Performance et redondance. Les routeurs IPv4 recalculent la somme de contrôle à chaque saut car TTL change. Cela gaspille des cycles CPU. IPv6 s'appuie sur les sommes de contrôle de couche liaison (CRC Ethernet) et de couche transport (TCP/UDP) pour la détection d'erreurs. Les réseaux modernes ont de faibles taux d'erreur. Les sommes de contrôle de bout en bout à TCP/UDP détectent les erreurs sans alourdir les routeurs. Le compromis : les sommes de contrôle UDP sont devenues obligatoires en IPv6 (optionnelles en IPv4) pour maintenir la vérification d'intégrité.
Comment les pare-feu gèrent-ils les en-têtes d'extension ?

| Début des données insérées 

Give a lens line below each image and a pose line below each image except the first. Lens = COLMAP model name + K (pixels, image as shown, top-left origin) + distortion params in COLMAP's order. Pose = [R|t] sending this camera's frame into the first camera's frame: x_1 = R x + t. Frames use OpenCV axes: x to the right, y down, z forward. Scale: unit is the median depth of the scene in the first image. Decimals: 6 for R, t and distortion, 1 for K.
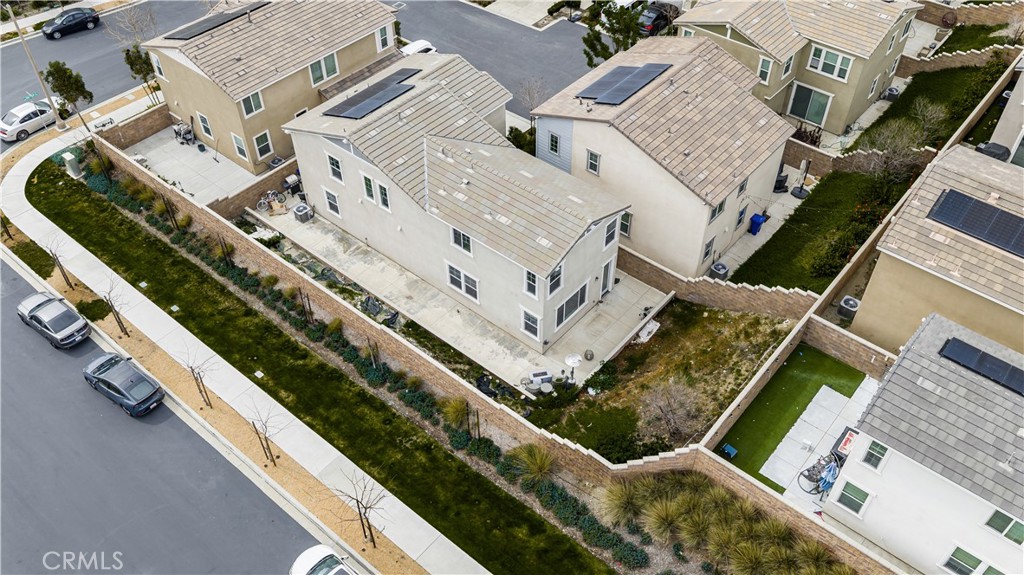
lens RADIAL K [[841.7, 0, 516.5], [0, 841.7, 285.5], [0, 0, 1]] dist [0.031333, -0.057092]
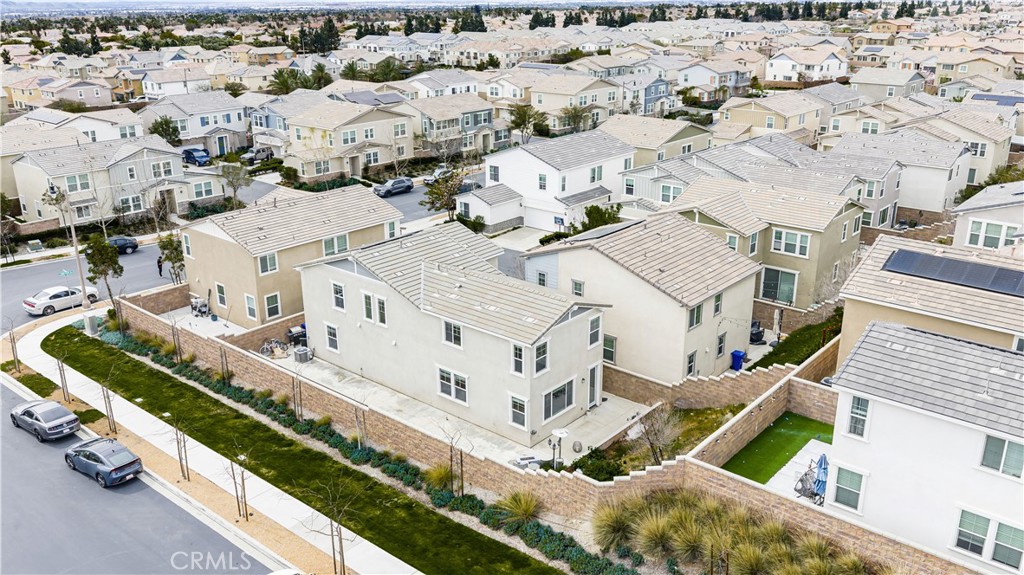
lens RADIAL K [[841.7, 0, 516.5], [0, 841.7, 285.5], [0, 0, 1]] dist [0.031333, -0.057092]
pose [[0.999988, 0.002198, -0.004415, 0.018627], [-0.003883, 0.902789, -0.430066, 0.335877], [0.003041, 0.430078, 0.902787, 0.024763]]
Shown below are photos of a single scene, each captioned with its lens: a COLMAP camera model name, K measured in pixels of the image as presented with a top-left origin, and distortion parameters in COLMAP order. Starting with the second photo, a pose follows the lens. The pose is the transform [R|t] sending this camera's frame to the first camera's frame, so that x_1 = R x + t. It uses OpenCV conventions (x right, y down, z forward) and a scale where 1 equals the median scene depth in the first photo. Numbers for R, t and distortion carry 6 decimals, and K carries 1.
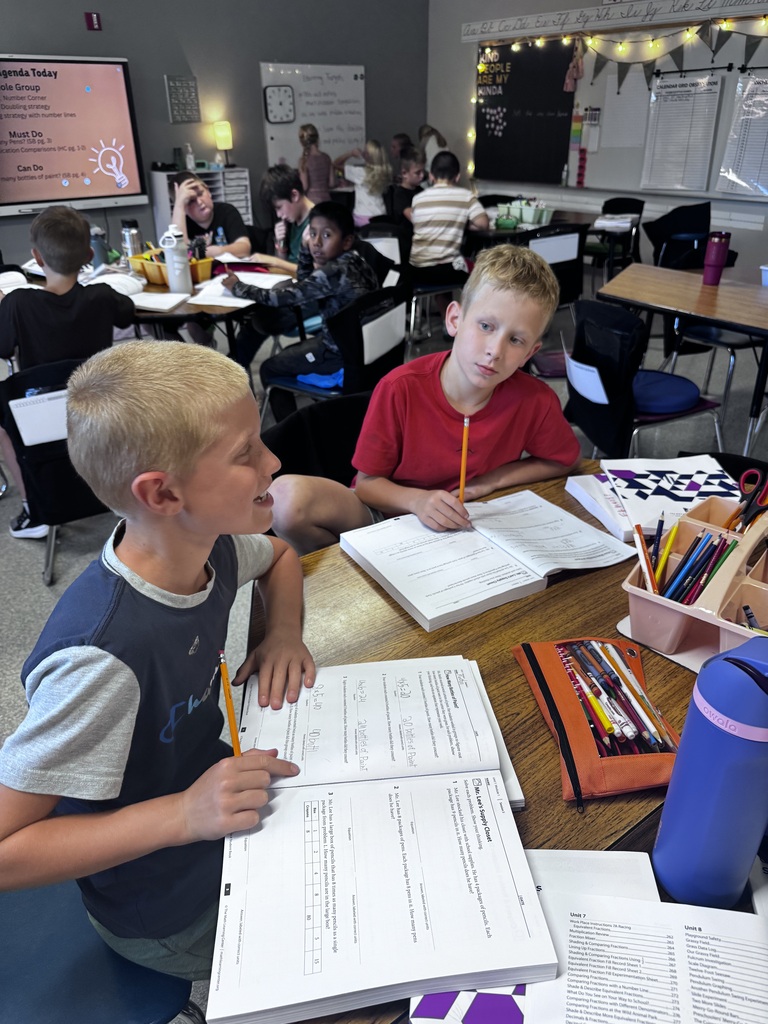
lens RADIAL K [[732.3, 0, 384.0], [0, 732.3, 512.0], [0, 0, 1]] dist [-0.003310, -0.003262]
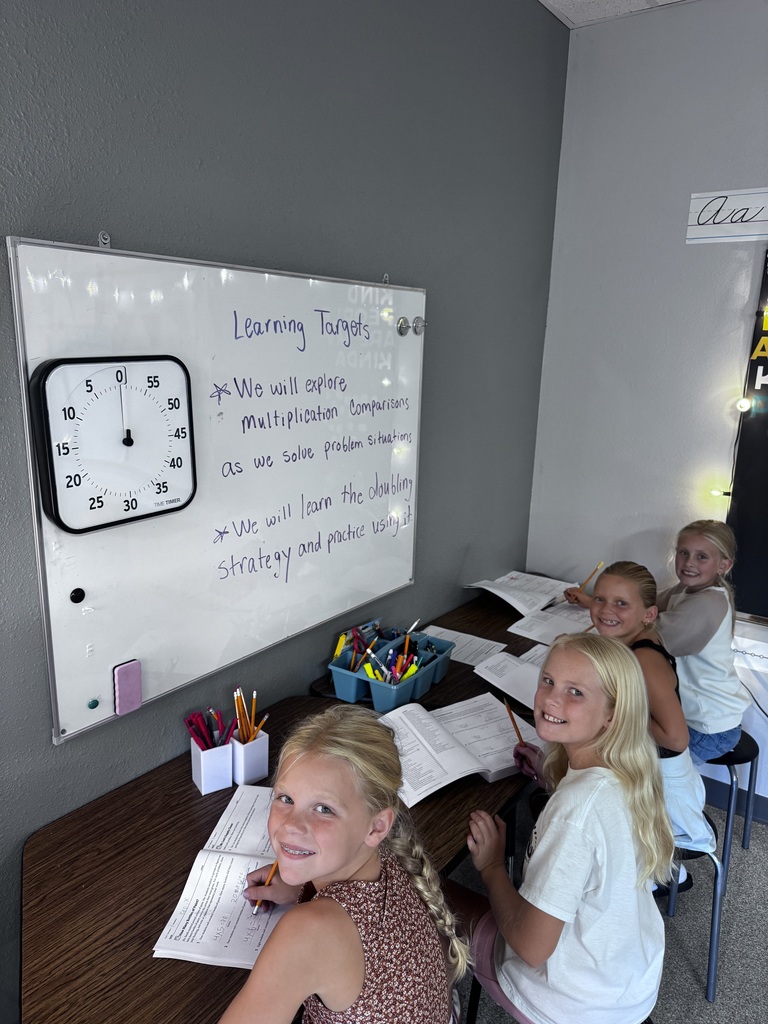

Avec précaution. Les pare-feu doivent analyser toute la chaîne d'en-têtes d'extension pour trouver les en-têtes de transport (TCP/UDP) et les numéros de port pour le filtrage. Les chaînes complexes ralentissent le traitement et peuvent masquer des charges utiles malveillantes. Meilleures pratiques : limiter la profondeur de chaîne, abandonner les en-têtes dépréciés (Type 0 Routing), réassembler les fragments avant l'inspection et limiter le débit des paquets avec des en-têtes inhabituels. Certains pare-feu abandonnent tous les en-têtes d'extension par défaut, ce qui casse la fragmentation et IPsec — configurez-les pour autoriser les en-têtes essentiels.